HRV is a non-invasive method that yields valuable data on physiological changes in response to physical activity. Multiple studies show HRV parameters are relevant for analyzing training-induced stress and understanding recovery. In athletes, altered HRV patterns reflecting ANS changes can help manage fatigue, establish exercise intensity, personalize training loads and recovery times, and avoid OT and NFOR, thereby supporting performance optimization. Standardized protocols for HRV research and application in athletes should be established, considering exercise intensity and duration, body position during recording, and recording duration. Ultra-short-term HRV (1 min after stabilization) may improve the practicality of daily cardiac autonomic monitoring. Routine HRV monitoring following workouts is crucial to optimize recovery and prevent excessive fatigue accumulation during preparation or competition.

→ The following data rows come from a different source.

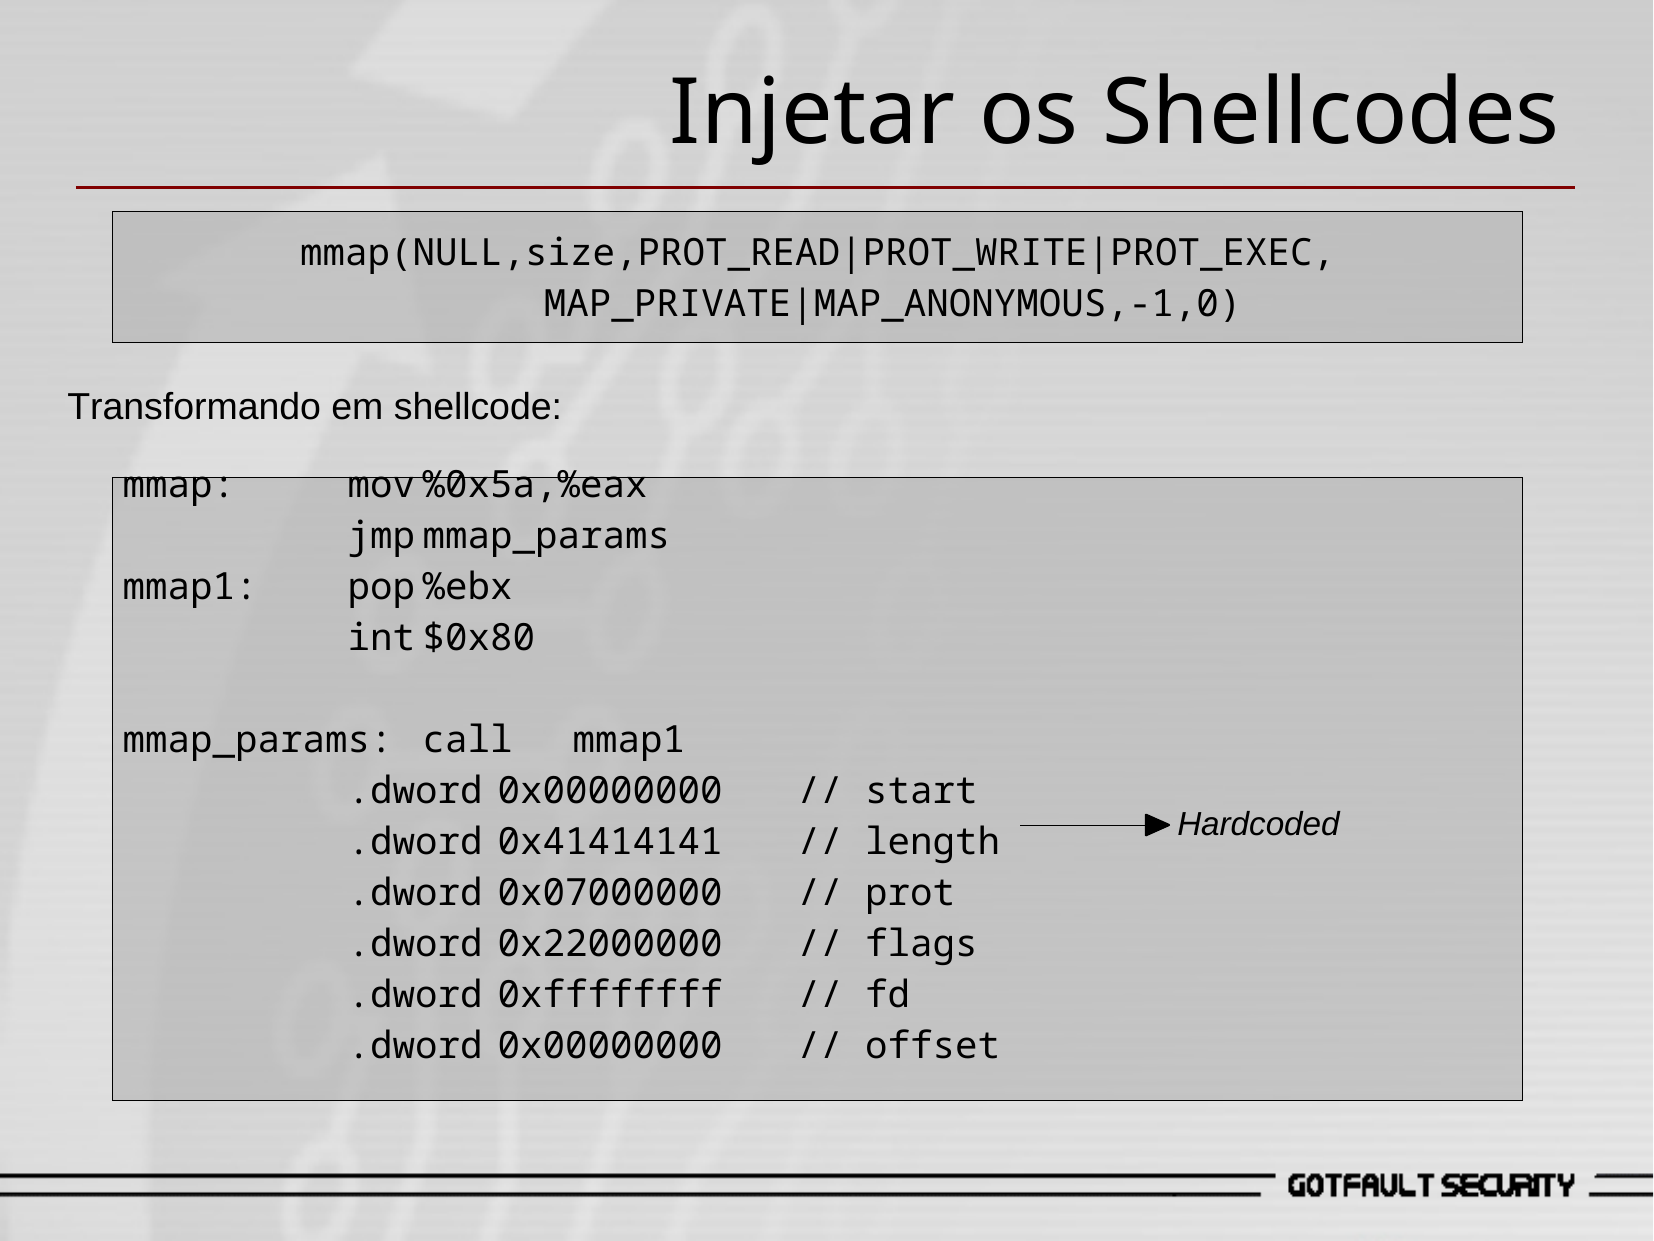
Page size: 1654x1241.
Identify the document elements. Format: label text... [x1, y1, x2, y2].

text_box Injetar os Shellcodes [75, 37, 1576, 196]
picture [0, 0, 1654, 1241]
text_box mmap(NULL,size,PROT_READ|PROT_WRITE|PROT_EXEC, MAP_PRIVATE|MAP_ANONYMOUS,-1,0) [112, 211, 1523, 343]
text_box Hardcoded [1162, 797, 1396, 856]
text_box Transformando em shellcode: [52, 378, 991, 440]
text_box mmap: mov %0x5a,%eax jmp mmap_params mmap1: pop %ebx int $0x80 mmap_params: call mmap1 .dword 0x00000000 // start .dword 0x41414141 // length .dword 0x07000000 // prot .dword 0x22000000 // flags .dword 0xffffffff // fd .dword 0x00000000 // offset [112, 477, 1523, 1101]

Interpretation of HRV is complicated by respiratory influences; breathing frequency and pattern significantly affect HRV and require control or standardized acceptance. There is a lack of universally standardized protocols across studies regarding exercise intensity, duration, recording posture (supine vs standing), and recording duration, limiting comparability and generalizability. Age, gender, and conditioning status are confounding factors that influence autonomic control and HRV responses. Some HRV-guided training benefits are less reproducible in non-trained subjects or those with lower physical ability. Post-exercise HRV dynamics can be modality- and volume-dependent, complicating uniform prescriptions. Variability in instruments and acquisition procedures (e.g., ECG vs heart rate monitors) may affect measurement accuracy.